- Exercise: Recast the text read from all the rows below as a Markdown table with two columns, Line and Text, giving each line its number and skipping any blank lines. Leave the pictures out.

Content starts

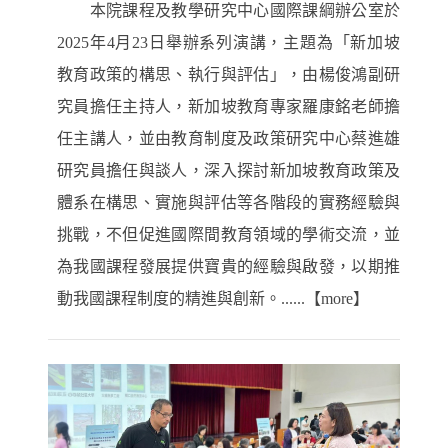
本院課程及教學研究中心國際課綱辦公室於
2025年4月23日舉辦系列演講，主題為「新加坡
教育政策的構思、執行與評估」，由楊俊鴻副研
究員擔任主持人，新加坡教育專家羅康銘老師擔
任主講人，並由教育制度及政策研究中心蔡進雄
研究員擔任與談人，深入探討新加坡教育政策及
體系在構思、實施與評估等各階段的實務經驗與
挑戰，不但促進國際間教育領域的學術交流，並
為我國課程發展提供寶貴的經驗與啟發，以期推
動我國課程制度的精進與創新。......【more】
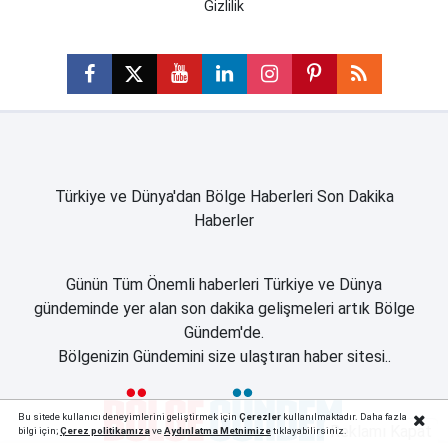
Gizlilik
Türkiye ve Dünya'dan Bölge Haberleri Son Dakika
Haberler
Günün Tüm Önemli haberleri Türkiye ve Dünya
gündeminde yer alan son dakika gelişmeleri artık Bölge
Gündem'de.
Bölgenizin Gündemini size ulaştıran haber sitesi..
Bu sitede kullanıcı deneyimlerini geliştirmek için
Çerezler
kullanılmaktadır. Daha fazla
Reklamı Kapat
bilgi için;
Çerez politika
mıza
ve
Aydınlatma Metnimize
tıklayabilirsiniz.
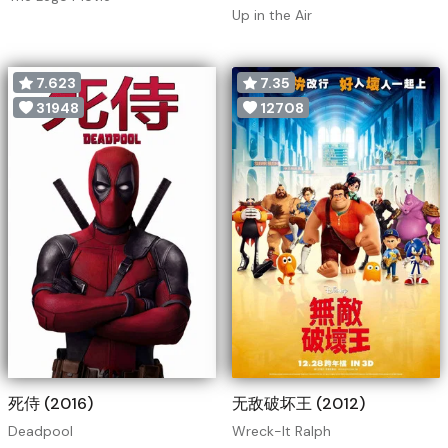
Up in the Air
7.623
7.35
31948
12708
死侍 (2016)
无敌破坏王 (2012)
Deadpool
Wreck-It Ralph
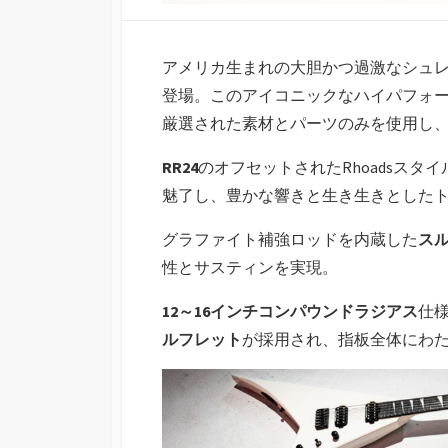
アメリカ生まれの大胆かつ過激なシュ
登場。このアイコニックなハイパフォ
厳選された素材とパーツのみを使用し
RR24
のオフセットされたRhoadsス
魅了し、豊かな響きと生き生きとした
グラファイト補強ロッドを内蔵した
ス
性とサスティンを実現。
12～16インチコンパウンドラジアス
仕様
ルフレット
が採用され、指板全体にわ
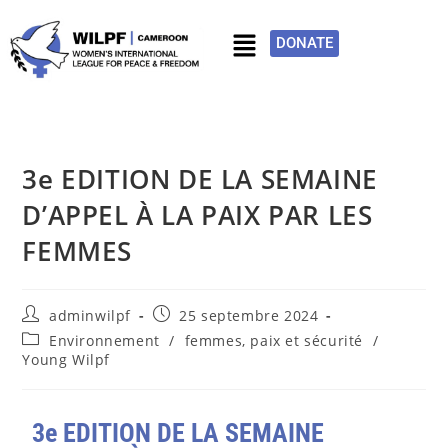
DONATE
3e EDITION DE LA SEMAINE
D’APPEL À LA PAIX PAR LES
FEMMES
adminwilpf
25 septembre 2024
Environnement
/
femmes, paix et sécurité
/
Young Wilpf
3e EDITION DE LA SEMAINE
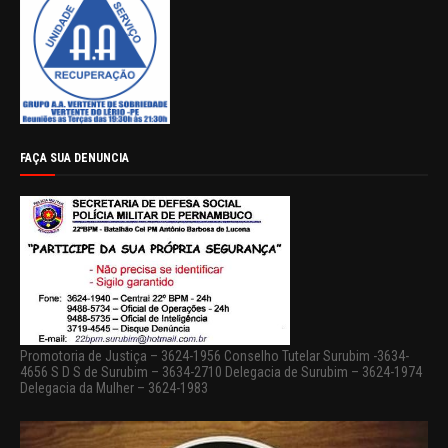
FAÇA SUA DENUNCIA
Promotoria de Justiça – 3624-1956 Conselho Tutelar Surubim -3634-
4656 S D S de Surubim – 3634-2710 Delegacia de Surubim – 3624-1974
Delegacia da Mulher – 3624-1983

Content ends

- Response area:
| Line | Text |
|---|---|
| 1 | 本院課程及教學研究中心國際課綱辦公室於 |
| 2 | 2025年4月23日舉辦系列演講，主題為「新加坡 |
| 3 | 教育政策的構思、執行與評估」，由楊俊鴻副研 |
| 4 | 究員擔任主持人，新加坡教育專家羅康銘老師擔 |
| 5 | 任主講人，並由教育制度及政策研究中心蔡進雄 |
| 6 | 研究員擔任與談人，深入探討新加坡教育政策及 |
| 7 | 體系在構思、實施與評估等各階段的實務經驗與 |
| 8 | 挑戰，不但促進國際間教育領域的學術交流，並 |
| 9 | 為我國課程發展提供寶貴的經驗與啟發，以期推 |
| 10 | 動我國課程制度的精進與創新。......【more】 |
| 11 | Gizlilik |
| 12 | Türkiye ve Dünya'dan Bölge Haberleri Son Dakika |
| 13 | Haberler |
| 14 | Günün Tüm Önemli haberleri Türkiye ve Dünya |
| 15 | gündeminde yer alan son dakika gelişmeleri artık Bölge |
| 16 | Gündem'de. |
| 17 | Bölgenizin Gündemini size ulaştıran haber sitesi.. |
| 18 | Bu sitede kullanıcı deneyimlerini geliştirmek için |
| 19 | Çerezler |
| 20 | kullanılmaktadır. Daha fazla |
| 21 | Reklamı Kapat |
| 22 | bilgi için; |
| 23 | Çerez politika |
| 24 | mıza |
| 25 | ve |
| 26 | Aydınlatma Metnimize |
| 27 | tıklayabilirsiniz. |
| 28 | Up in the Air |
| 29 | 7.623 |
| 30 | 7.35 |
| 31 | 31948 |
| 32 | 12708 |
| 33 | 死侍 (2016) |
| 34 | 无敌破坏王 (2012) |
| 35 | Deadpool |
| 36 | Wreck-It Ralph |
| 37 | アメリカ生まれの大胆かつ過激なシュ |
| 38 | 登場。このアイコニックなハイパフォ |
| 39 | 厳選された素材とパーツのみを使用し |
| 40 | RR24 |
| 41 | のオフセットされたRhoadsス |
| 42 | 魅了し、豊かな響きと生き生きとした |
| 43 | グラファイト補強ロッドを内蔵した |
| 44 | ス |
| 45 | 性とサスティンを実現。 |
| 46 | 12～16インチコンパウンドラジアス |
| 47 | 仕様 |
| 48 | ルフレット |
| 49 | が採用され、指板全体にわ |
| 50 | DONATE |
| 51 | 3e EDITION DE LA SEMAINE |
| 52 | D’APPEL À LA PAIX PAR LES |
| 53 | FEMMES |
| 54 | adminwilpf |
| 55 | 25 septembre 2024 |
| 56 | Environnement |
| 57 | / |
| 58 | femmes, paix et sécurité |
| 59 | / |
| 60 | Young Wilpf |
| 61 | 3e EDITION DE LA SEMAINE |
| 62 | FAÇA SUA DENUNCIA |
| 63 | Promotoria de Justiça – 3624-1956 Conselho Tutelar Surubim -3634- |
| 64 | 4656 S D S de Surubim – 3634-2710 Delegacia de Surubim – 3624-1974 |
| 65 | Delegacia da Mulher – 3624-1983 |